House debates

Wednesday, 18 October 2006

Adjournment

Liberal Party: New South Wales Division

7:40 pm

Photo of Roger PriceRoger Price (Chifley, Australian Labor Party) Share this | | Hansard source

On the weekend the state member for Hawkesbury, Stephen Pringle, was another victim of the extreme right-wing takeover of the New South Wales division of the Liberal Party—a member in his first term in parliament. It is the second contest in two months where a marauding extreme right wing has ridden roughshod over the branch membership and opposition leader Peter Debnam to install a candidate of its choosing. Last month, the Prime Minister’s friend Pru Goward was rejected in Epping, notwithstanding the fact that Mr Debnam asked her to contest the preselection. Ethnic branch stacking on a grand scale meant that Pru Goward could not win, even with Mr Debnam’s backing. Last month Mr Debnam declared:

All the sitting MPs have my total support and I’m working for them.

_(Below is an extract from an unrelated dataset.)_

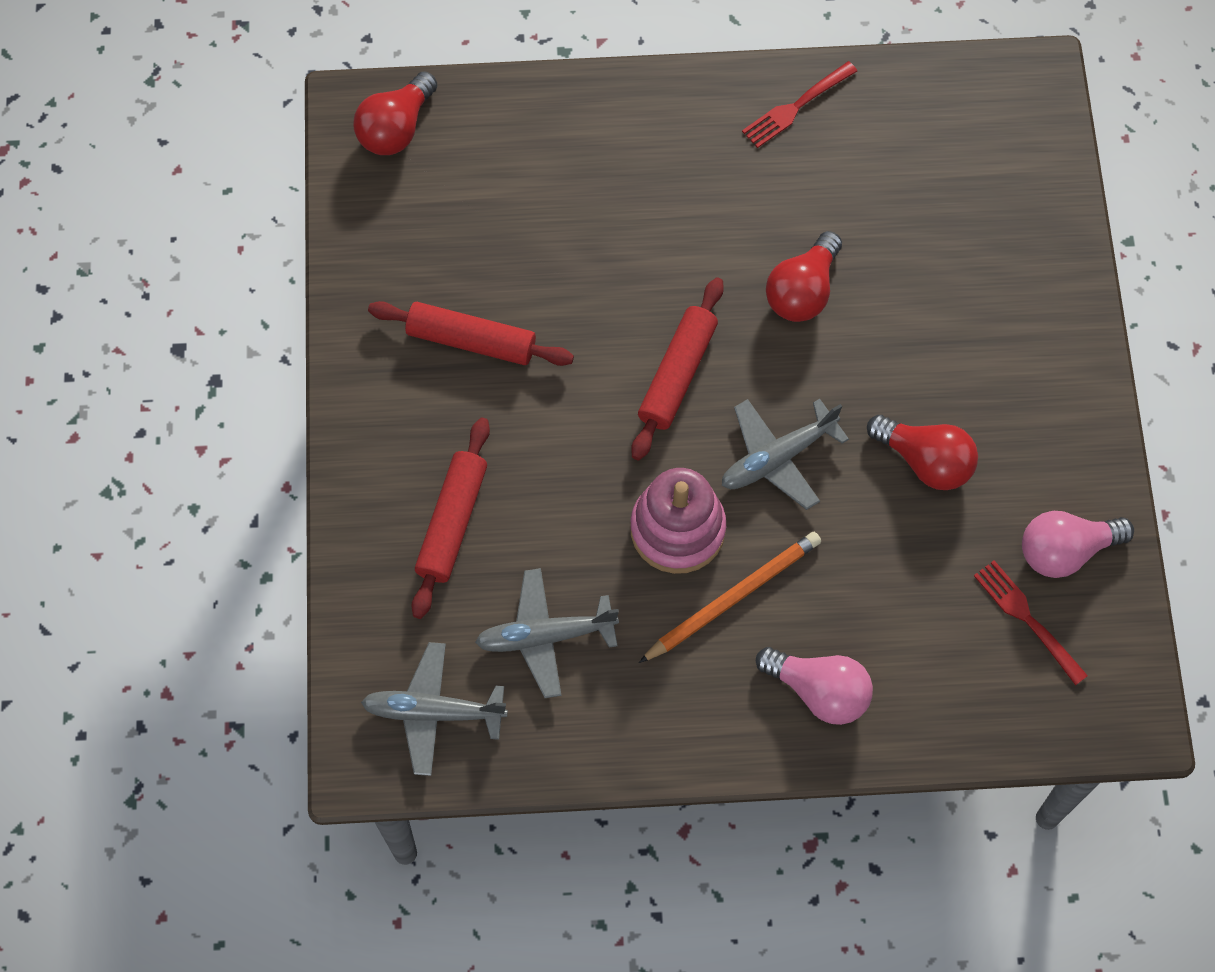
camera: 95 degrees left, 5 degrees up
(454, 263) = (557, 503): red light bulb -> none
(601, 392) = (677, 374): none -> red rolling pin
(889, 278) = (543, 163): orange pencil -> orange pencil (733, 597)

It appeared Mr Pringle had Mr Debnam’s support. He wrote a reference for his parliamentary colleague and telephoned preselectors on his behalf. Like in Epping, his apparent support counted for nothing. I say ‘apparent’ because Mr Pringle is not so sure that the support was genuine. In Mr Pringle’s words, the result of the Hawkesbury preselection shows one of two things, that Mr Debnam is either ‘lying or impotent’. Whichever is true, he says with some justification:

It does raise questions as to who is actually in charge of the party.

In the lead-up to the Epping ballot, operatives acting under the direction of the extreme right-wing powerbroker David Clarke stacked 130 members of the Lebanese Maronite community into the Cherrybrook branch. For the Hawkesbury contest, branch stacking was organised on an even grander scale. About 500 people were stacked into the Beaumont Hills branch to guarantee the preselection result. Once again, most of the extreme right-wing stacks were members of the Lebanese Maronite community. Once again, extreme right-wing operative and reported bankrupt David Baynie was a key player. Mr Pringle has told the press that he never stood a chance, observing that:

The Beaumont Hills branch was very difficult to counter when there were a large number of people with the same family name involved.

He says that he rang large numbers of preselectors and that:

... they had absolutely no idea what I was talking about. They had no idea about the preselection, no idea about the Liberal Party.

It is not just the moderates who are concerned about the outcome of this preselection contest. The Australian Hotels Association expressed its concern about the ‘radical and bizarre views’ of the extreme right-wing candidate. It is clear that the agenda of the extreme right-wing powerbroker David Clarke did not start at Epping and has not ended at Hawkesbury. A party source has told the Australian Financial Review:

It is a takeover of the entire Liberal Party. John Brogden, Patricia Forsyth [were forced out], Peta Seaton has retired under pressure, Andrew Tink has left. Pringle was the next in line.

The extreme right-wing takeover of the New South Wales Liberal Party has been long in planning and brutal in execution.

Seventeen months ago, the secretary of the Hawkesbury branch warned the Director of the New South Wales Liberal Party:

... the Clarke faction is signing up members from the far right in order to frustrate and unseat a sitting Liberal member.

The warning was prescient. It was ignored. Other moderates are now in the sights of the extreme right wing. It is clear that Senator Marise Payne will soon join Stephen Pringle on the roster of moderates being brought undone by extreme right-wing thuggery. I understand that the head of Bruce Baird, the member for Cook, is now on the chopping block. I have worked closely with Senator Payne and the member for Cook on the Joint Standing Committee on Foreign Affairs, Defence and Trade. I have had a regard for both of them and can vouch for their contribution. No doubt if they had not been New South Wales moderate Liberals they would have been ministers and, in the case of the member for Cook, as a former Deputy Premier, the Speaker. The state leader, a good chunk of the state party and even members of this parliament are living in fear of right-wing extremists that have, sadly, taken over the New South Wales division of the Liberal Party. It is time the Prime Minister took on the extremists that want to expunge the last vestiges of liberalism from the New South Wales Liberal Party.